Kur’an’da Hz. Nûh, İbrâhim, Yûsuf, Mûsâ ve diğer peygamberlerin âhiret inancını telkin ettikleri haber verilir. İlâhî dinin son halkasını teşkil eden İslâmiyet’te de iman esasları tespit edilirken âhiret inancı önemle vurgulanmıştır. Örnek olarak Nisâ sûresinin 136. âyeti gösterilebilir:
“Allah’ı, meleklerini, kitaplarını, peygamberlerini ve âhiret gününü inkâr eden kimse tam mânasıyla sapıtmıştır.”

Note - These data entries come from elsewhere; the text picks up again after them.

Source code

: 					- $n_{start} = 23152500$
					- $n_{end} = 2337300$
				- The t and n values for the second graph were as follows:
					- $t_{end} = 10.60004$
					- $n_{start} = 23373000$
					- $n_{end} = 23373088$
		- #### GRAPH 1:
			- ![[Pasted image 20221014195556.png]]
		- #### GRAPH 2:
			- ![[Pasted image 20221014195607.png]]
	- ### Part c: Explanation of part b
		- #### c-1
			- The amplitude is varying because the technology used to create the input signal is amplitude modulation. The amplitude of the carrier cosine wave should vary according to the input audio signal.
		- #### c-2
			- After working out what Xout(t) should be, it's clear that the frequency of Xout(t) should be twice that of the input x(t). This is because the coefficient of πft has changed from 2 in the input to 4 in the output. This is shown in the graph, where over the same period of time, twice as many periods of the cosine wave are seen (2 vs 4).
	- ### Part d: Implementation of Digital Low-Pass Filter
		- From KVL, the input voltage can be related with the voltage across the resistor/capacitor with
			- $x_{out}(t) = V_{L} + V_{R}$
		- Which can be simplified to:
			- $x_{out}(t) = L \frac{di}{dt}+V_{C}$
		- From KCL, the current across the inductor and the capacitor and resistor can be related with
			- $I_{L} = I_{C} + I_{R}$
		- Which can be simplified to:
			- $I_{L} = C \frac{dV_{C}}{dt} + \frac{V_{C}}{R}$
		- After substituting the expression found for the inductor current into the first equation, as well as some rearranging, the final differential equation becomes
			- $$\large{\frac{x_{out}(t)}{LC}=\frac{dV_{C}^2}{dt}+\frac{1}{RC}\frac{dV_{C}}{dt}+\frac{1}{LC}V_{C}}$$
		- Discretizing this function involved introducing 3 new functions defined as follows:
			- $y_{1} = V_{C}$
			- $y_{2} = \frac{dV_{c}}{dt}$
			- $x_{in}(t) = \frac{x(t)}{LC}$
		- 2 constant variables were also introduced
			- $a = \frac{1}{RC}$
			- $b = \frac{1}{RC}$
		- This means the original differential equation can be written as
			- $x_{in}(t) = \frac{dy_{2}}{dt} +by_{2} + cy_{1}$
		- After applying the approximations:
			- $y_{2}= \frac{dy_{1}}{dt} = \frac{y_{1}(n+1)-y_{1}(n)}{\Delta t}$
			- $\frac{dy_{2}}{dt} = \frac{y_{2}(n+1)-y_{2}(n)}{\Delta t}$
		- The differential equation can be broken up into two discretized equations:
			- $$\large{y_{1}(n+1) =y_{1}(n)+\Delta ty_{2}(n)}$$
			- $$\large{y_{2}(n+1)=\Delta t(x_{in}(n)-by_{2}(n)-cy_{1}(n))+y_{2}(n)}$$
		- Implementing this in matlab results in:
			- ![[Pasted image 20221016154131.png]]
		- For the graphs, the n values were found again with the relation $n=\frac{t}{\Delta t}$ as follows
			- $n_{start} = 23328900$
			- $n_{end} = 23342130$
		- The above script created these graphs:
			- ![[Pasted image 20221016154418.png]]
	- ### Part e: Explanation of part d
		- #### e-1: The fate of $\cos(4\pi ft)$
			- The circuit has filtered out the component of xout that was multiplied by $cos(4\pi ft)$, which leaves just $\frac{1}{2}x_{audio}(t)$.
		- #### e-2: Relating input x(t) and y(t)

Kur’ân-ı Kerim’in beyanlarına göre dünya hayatı fâni, âhiret hayatı ise bâki ve ölümsüzdür. Âhiretin imkân dahilinde, hatta gerekli olduğu akılla, kıyametin nasıl kopacağı, nasıl başlayıp devam edeceği ise nasslarla bilinebilir. Âhiret hayatını gerekli kılan, bu dünya hayatının bir imtihan yeri olmasıdır. Bu imtihan çerçevesinde kimi zengin kimi fakir, kimi âmir kimi memur, kimi sağlam kimi hasta olarak denenmektedir. Sonuçta bütün insanlar itaatkâr veya âsi, âdil veya zalim, iyi veya kötü olarak Allah’ın huzuruna çıkacaktır. Dünya hayatındaki haksızlıkların, haddi aşmaların cezasının verilmesi ve işlenen iyilik ve taatlerin ödüllendirilmesi için ilahî adalet divanı kurulacak, herkes birbiriyle hesaplaşacak, haklı ile haksız ayırt edilecek ve kişiye ameline göre karşılık verilecektir.